### TO-DO ITEM
Retype all of the data that follows, line for line.

>>>

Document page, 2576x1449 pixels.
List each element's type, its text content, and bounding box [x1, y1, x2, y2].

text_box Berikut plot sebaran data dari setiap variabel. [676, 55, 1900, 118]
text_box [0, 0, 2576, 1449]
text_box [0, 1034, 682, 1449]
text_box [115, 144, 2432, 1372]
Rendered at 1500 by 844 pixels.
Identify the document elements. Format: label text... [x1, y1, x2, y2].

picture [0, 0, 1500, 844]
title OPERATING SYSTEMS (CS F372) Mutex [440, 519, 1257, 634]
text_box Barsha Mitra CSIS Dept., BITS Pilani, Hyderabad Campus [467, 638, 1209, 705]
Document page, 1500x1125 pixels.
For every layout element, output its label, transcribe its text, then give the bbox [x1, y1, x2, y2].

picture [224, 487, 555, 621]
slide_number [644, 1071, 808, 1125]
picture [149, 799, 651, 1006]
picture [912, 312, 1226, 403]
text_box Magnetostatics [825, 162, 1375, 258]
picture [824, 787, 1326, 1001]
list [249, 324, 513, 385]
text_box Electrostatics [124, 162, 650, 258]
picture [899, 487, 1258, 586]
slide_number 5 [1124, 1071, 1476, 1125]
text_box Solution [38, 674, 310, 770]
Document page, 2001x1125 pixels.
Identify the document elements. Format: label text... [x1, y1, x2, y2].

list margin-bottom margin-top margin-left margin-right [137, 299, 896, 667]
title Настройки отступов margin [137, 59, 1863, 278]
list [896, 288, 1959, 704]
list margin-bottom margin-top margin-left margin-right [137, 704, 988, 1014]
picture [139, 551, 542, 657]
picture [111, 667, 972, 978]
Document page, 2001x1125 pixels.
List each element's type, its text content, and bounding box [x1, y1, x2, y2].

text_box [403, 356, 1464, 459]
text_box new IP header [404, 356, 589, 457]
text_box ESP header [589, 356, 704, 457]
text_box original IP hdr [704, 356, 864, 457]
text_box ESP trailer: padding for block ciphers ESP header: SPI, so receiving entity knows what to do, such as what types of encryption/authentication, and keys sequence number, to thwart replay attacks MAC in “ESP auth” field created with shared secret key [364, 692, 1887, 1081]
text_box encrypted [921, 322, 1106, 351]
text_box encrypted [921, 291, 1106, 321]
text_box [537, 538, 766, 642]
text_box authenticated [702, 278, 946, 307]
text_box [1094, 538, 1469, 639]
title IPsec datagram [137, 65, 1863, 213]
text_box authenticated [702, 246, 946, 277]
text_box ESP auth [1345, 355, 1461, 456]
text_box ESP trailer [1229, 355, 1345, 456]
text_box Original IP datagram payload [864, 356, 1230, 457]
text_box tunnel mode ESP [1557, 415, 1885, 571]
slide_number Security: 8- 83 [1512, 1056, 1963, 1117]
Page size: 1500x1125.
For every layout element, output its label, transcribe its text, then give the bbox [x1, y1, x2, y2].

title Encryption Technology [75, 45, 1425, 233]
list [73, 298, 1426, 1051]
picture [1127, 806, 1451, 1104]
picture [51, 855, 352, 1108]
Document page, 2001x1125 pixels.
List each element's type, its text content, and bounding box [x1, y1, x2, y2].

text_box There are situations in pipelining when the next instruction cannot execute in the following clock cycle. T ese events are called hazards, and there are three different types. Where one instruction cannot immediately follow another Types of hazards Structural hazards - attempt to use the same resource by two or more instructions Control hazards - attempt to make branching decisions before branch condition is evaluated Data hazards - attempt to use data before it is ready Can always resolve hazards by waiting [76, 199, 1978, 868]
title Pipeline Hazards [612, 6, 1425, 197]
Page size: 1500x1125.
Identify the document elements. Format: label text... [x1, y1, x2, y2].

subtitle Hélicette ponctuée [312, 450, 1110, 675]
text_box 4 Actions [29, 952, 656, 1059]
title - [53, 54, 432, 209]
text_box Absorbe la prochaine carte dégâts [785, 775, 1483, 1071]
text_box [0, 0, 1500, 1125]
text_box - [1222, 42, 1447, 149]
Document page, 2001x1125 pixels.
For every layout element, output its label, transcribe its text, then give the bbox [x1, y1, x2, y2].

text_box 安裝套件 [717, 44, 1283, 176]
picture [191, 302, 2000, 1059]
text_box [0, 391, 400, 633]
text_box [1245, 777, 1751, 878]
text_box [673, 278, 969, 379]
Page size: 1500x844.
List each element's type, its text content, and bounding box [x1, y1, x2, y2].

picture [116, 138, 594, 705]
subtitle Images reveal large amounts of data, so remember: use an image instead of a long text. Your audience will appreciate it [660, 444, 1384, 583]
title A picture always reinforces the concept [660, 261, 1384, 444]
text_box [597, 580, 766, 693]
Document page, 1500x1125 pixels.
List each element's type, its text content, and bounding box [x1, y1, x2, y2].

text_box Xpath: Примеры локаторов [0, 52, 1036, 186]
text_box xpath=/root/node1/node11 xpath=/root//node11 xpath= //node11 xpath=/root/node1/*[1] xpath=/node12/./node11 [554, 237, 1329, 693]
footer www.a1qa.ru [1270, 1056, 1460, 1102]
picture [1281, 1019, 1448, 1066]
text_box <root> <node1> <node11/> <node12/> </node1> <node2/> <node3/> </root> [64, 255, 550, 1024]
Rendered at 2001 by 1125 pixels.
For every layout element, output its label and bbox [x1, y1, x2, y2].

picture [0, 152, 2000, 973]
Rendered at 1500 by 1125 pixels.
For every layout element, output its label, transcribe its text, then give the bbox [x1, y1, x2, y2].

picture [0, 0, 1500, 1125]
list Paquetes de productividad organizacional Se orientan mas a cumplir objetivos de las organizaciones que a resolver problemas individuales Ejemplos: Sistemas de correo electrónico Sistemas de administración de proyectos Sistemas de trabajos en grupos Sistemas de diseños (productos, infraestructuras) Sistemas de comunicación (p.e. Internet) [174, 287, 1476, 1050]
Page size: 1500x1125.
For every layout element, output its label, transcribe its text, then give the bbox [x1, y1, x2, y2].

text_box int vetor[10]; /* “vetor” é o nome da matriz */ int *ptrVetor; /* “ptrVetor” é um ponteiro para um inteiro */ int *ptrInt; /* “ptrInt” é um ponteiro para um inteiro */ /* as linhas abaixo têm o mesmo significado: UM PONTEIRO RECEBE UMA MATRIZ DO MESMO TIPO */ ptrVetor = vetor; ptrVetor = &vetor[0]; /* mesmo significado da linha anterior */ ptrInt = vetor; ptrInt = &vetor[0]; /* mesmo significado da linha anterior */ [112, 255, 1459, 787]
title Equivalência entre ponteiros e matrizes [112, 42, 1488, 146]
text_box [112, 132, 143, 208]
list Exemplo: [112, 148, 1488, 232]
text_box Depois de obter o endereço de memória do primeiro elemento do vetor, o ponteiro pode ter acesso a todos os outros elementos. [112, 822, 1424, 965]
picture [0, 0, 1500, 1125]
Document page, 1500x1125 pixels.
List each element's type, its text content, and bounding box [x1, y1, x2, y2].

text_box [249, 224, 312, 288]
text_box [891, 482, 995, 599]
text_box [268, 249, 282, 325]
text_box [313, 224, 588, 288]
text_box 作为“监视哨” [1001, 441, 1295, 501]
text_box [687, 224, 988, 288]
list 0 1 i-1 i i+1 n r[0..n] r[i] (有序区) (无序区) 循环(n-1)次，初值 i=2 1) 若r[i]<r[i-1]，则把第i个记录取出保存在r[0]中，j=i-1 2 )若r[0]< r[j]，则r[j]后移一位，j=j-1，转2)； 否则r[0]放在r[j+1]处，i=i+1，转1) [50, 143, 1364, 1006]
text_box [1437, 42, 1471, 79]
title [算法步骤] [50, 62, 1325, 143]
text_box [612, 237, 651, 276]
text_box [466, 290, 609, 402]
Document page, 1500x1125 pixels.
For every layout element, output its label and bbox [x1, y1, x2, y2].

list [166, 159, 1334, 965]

<<<

### SOLUTION TO THIS TASK
Document page, 2576x1449 pixels.
List each element's type, its text content, and bounding box [x1, y1, x2, y2].

text_box Berikut plot sebaran data dari setiap variabel. [676, 55, 1900, 118]
text_box [0, 0, 2576, 1449]
text_box [0, 1034, 682, 1449]
text_box [115, 144, 2432, 1372]
Rendered at 1500 by 844 pixels.
Identify the document elements. Format: label text... [x1, y1, x2, y2].

picture [0, 0, 1500, 844]
title OPERATING SYSTEMS (CS F372) Mutex [440, 519, 1257, 634]
text_box Barsha Mitra CSIS Dept., BITS Pilani, Hyderabad Campus [467, 638, 1209, 705]
Document page, 1500x1125 pixels.
For every layout element, output its label, transcribe its text, then give the bbox [x1, y1, x2, y2].

picture [224, 487, 555, 621]
slide_number [644, 1071, 808, 1125]
picture [149, 799, 651, 1006]
picture [912, 312, 1226, 403]
text_box Magnetostatics [825, 162, 1375, 258]
picture [824, 787, 1326, 1001]
list [249, 324, 513, 385]
text_box Electrostatics [124, 162, 650, 258]
picture [899, 487, 1258, 586]
slide_number 5 [1124, 1071, 1476, 1125]
text_box Solution [38, 674, 310, 770]
Document page, 2001x1125 pixels.
Identify the document elements. Format: label text... [x1, y1, x2, y2].

list margin-bottom margin-top margin-left margin-right [137, 299, 896, 667]
title Настройки отступов margin [137, 59, 1863, 278]
list [896, 288, 1959, 704]
list margin-bottom margin-top margin-left margin-right [137, 704, 988, 1014]
picture [139, 551, 542, 657]
picture [111, 667, 972, 978]
Document page, 2001x1125 pixels.
List each element's type, its text content, and bounding box [x1, y1, x2, y2].

text_box [403, 356, 1464, 459]
text_box new IP header [404, 356, 589, 457]
text_box ESP header [589, 356, 704, 457]
text_box original IP hdr [704, 356, 864, 457]
text_box ESP trailer: padding for block ciphers ESP header: SPI, so receiving entity knows what to do, such as what types of encryption/authentication, and keys sequence number, to thwart replay attacks MAC in “ESP auth” field created with shared secret key [364, 692, 1887, 1081]
text_box encrypted [921, 322, 1106, 351]
text_box encrypted [921, 291, 1106, 321]
text_box [537, 538, 766, 642]
text_box authenticated [702, 278, 946, 307]
text_box [1094, 538, 1469, 639]
title IPsec datagram [137, 65, 1863, 213]
text_box authenticated [702, 246, 946, 277]
text_box ESP auth [1345, 355, 1461, 456]
text_box ESP trailer [1229, 355, 1345, 456]
text_box Original IP datagram payload [864, 356, 1230, 457]
text_box tunnel mode ESP [1557, 415, 1885, 571]
slide_number Security: 8- 83 [1512, 1056, 1963, 1117]
Page size: 1500x1125.
For every layout element, output its label, transcribe its text, then give the bbox [x1, y1, x2, y2].

title Encryption Technology [75, 45, 1425, 233]
list [73, 298, 1426, 1051]
picture [1127, 806, 1451, 1104]
picture [51, 855, 352, 1108]
Document page, 2001x1125 pixels.
List each element's type, its text content, and bounding box [x1, y1, x2, y2].

text_box There are situations in pipelining when the next instruction cannot execute in the following clock cycle. T ese events are called hazards, and there are three different types. Where one instruction cannot immediately follow another Types of hazards Structural hazards - attempt to use the same resource by two or more instructions Control hazards - attempt to make branching decisions before branch condition is evaluated Data hazards - attempt to use data before it is ready Can always resolve hazards by waiting [76, 199, 1978, 868]
title Pipeline Hazards [612, 6, 1425, 197]
Page size: 1500x1125.
Identify the document elements. Format: label text... [x1, y1, x2, y2].

subtitle Hélicette ponctuée [312, 450, 1110, 675]
text_box 4 Actions [29, 952, 656, 1059]
title - [53, 54, 432, 209]
text_box Absorbe la prochaine carte dégâts [785, 775, 1483, 1071]
text_box [0, 0, 1500, 1125]
text_box - [1222, 42, 1447, 149]
Document page, 2001x1125 pixels.
For every layout element, output its label, transcribe its text, then give the bbox [x1, y1, x2, y2].

text_box 安裝套件 [717, 44, 1283, 176]
picture [191, 302, 2000, 1059]
text_box [0, 391, 400, 633]
text_box [1245, 777, 1751, 878]
text_box [673, 278, 969, 379]
Page size: 1500x844.
List each element's type, its text content, and bounding box [x1, y1, x2, y2].

picture [116, 138, 594, 705]
subtitle Images reveal large amounts of data, so remember: use an image instead of a long text. Your audience will appreciate it [660, 444, 1384, 583]
title A picture always reinforces the concept [660, 261, 1384, 444]
text_box [597, 580, 766, 693]
Document page, 1500x1125 pixels.
List each element's type, its text content, and bounding box [x1, y1, x2, y2].

text_box Xpath: Примеры локаторов [0, 52, 1036, 186]
text_box xpath=/root/node1/node11 xpath=/root//node11 xpath= //node11 xpath=/root/node1/*[1] xpath=/node12/./node11 [554, 237, 1329, 693]
footer www.a1qa.ru [1270, 1056, 1460, 1102]
picture [1281, 1019, 1448, 1066]
text_box <root> <node1> <node11/> <node12/> </node1> <node2/> <node3/> </root> [64, 255, 550, 1024]
Rendered at 2001 by 1125 pixels.
For every layout element, output its label and bbox [x1, y1, x2, y2].

picture [0, 152, 2000, 973]
Rendered at 1500 by 1125 pixels.
For every layout element, output its label, transcribe its text, then give the bbox [x1, y1, x2, y2].

picture [0, 0, 1500, 1125]
list Paquetes de productividad organizacional Se orientan mas a cumplir objetivos de las organizaciones que a resolver problemas individuales Ejemplos: Sistemas de correo electrónico Sistemas de administración de proyectos Sistemas de trabajos en grupos Sistemas de diseños (productos, infraestructuras) Sistemas de comunicación (p.e. Internet) [174, 287, 1476, 1050]
Page size: 1500x1125.
For every layout element, output its label, transcribe its text, then give the bbox [x1, y1, x2, y2].

text_box int vetor[10]; /* “vetor” é o nome da matriz */ int *ptrVetor; /* “ptrVetor” é um ponteiro para um inteiro */ int *ptrInt; /* “ptrInt” é um ponteiro para um inteiro */ /* as linhas abaixo têm o mesmo significado: UM PONTEIRO RECEBE UMA MATRIZ DO MESMO TIPO */ ptrVetor = vetor; ptrVetor = &vetor[0]; /* mesmo significado da linha anterior */ ptrInt = vetor; ptrInt = &vetor[0]; /* mesmo significado da linha anterior */ [112, 255, 1459, 787]
title Equivalência entre ponteiros e matrizes [112, 42, 1488, 146]
text_box [112, 132, 143, 208]
list Exemplo: [112, 148, 1488, 232]
text_box Depois de obter o endereço de memória do primeiro elemento do vetor, o ponteiro pode ter acesso a todos os outros elementos. [112, 822, 1424, 965]
picture [0, 0, 1500, 1125]
Document page, 1500x1125 pixels.
List each element's type, its text content, and bounding box [x1, y1, x2, y2].

text_box [249, 224, 312, 288]
text_box [891, 482, 995, 599]
text_box [268, 249, 282, 325]
text_box [313, 224, 588, 288]
text_box 作为“监视哨” [1001, 441, 1295, 501]
text_box [687, 224, 988, 288]
list 0 1 i-1 i i+1 n r[0..n] r[i] (有序区) (无序区) 循环(n-1)次，初值 i=2 1) 若r[i]<r[i-1]，则把第i个记录取出保存在r[0]中，j=i-1 2 )若r[0]< r[j]，则r[j]后移一位，j=j-1，转2)； 否则r[0]放在r[j+1]处，i=i+1，转1) [50, 143, 1364, 1006]
text_box [1437, 42, 1471, 79]
title [算法步骤] [50, 62, 1325, 143]
text_box [612, 237, 651, 276]
text_box [466, 290, 609, 402]
Document page, 1500x1125 pixels.
For every layout element, output its label and bbox [x1, y1, x2, y2].

list [166, 159, 1334, 965]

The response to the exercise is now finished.